» **Excerpt to read**:
A BPF scheduler may rely on p->cpus_ptr from ops.dispatch() to select a
target CPU. However, task affinity can change between the dispatch
decision and its finalization in finish_dispatch(). When this happens,
the scheduler may attempt to dispatch a task to a CPU that is no longer
allowed, resulting in fatal errors such as:
EXIT: runtime error (SCX_DSQ_LOCAL[_ON] target CPU 10 not allowed for stress-ng-race-[13565])
This race exists because ops.dispatch() runs without holding the task's
run queue lock, allowing a concurrent set_cpus_allowed() to update
p->cpus_ptr while the BPF scheduler is still using it. The dispatch is
then finalized using stale affinity information.
Example timeline:
CPU0 CPU1
---- ----
task_rq_lock(p)
if (cpumask_test_cpu(cpu, p->cpus_ptr))
set_cpus_allowed_scx(p, new_mask)
task_rq_unlock(p)
scx_bpf_dsq_insert(p,
SCX_DSQ_LOCAL_ON | cpu, 0)
With commit ebf1ccff79c4 ("sched_ext: Fix ops.dequeue() semantics"), BPF
schedulers can avoid the affinity race by tracking task state and
handling %SCX_DEQ_SCHED_CHANGE in ops.dequeue(): when a task is dequeued
due to a property change, the scheduler can update the task state and
skip the direct dispatch from ops.dispatch() for non-queued tasks.
However, schedulers that do not implement task state tracking and
dispatch directly to a local DSQ directly from ops.dispatch() may
trigger the scx_error() condition when the kernel validates the
destination in dispatch_to_local_dsq().
Improve this by shooting down in-flight dispatches from the dequeue path
in the sched_ext core, instead of using the global DSQ as a fallback.
When a QUEUED task is dequeued, increment the runqueue's ops_qseq before
transitioning the task's ops_state to NONE. A finish_dispatch() that
runs after the transition sees NONE and drops the dispatch, one that
runs later, after the task has been re-enqueued (with the new qseq),
sees a qseq mismatch and also drops. Either way the stale dispatch is
discarded and the task is already, or will be, handled by the scheduler
again.
Since this change removes the global DSQ fallback, also drop
%SCX_ENQ_GDSQ_FALLBACK, which is now unused.
This allows reducing boilerplate in BPF schedulers for task state
tracking and simplifies their implementation.

» **Stored data**:
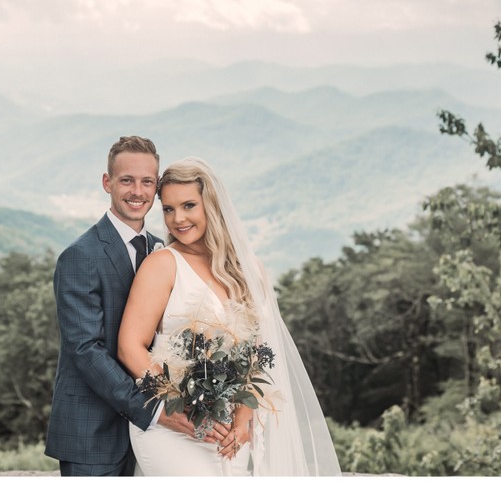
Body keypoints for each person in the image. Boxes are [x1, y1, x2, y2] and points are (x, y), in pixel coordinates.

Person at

» **Exercise brief**:
Answer these questions using the text on the sched_ext dispatch race:
1. In which function is a dispatch finalized?
2. Which commit lets BPF schedulers avoid the affinity race by tracking task state?
3. Which flag is dropped because it is now unused?

» **Output below**:
1. finish_dispatch()
2. Commit ebf1ccff79c4 ("sched_ext: Fix ops.dequeue() semantics")
3. %SCX_ENQ_GDSQ_FALLBACK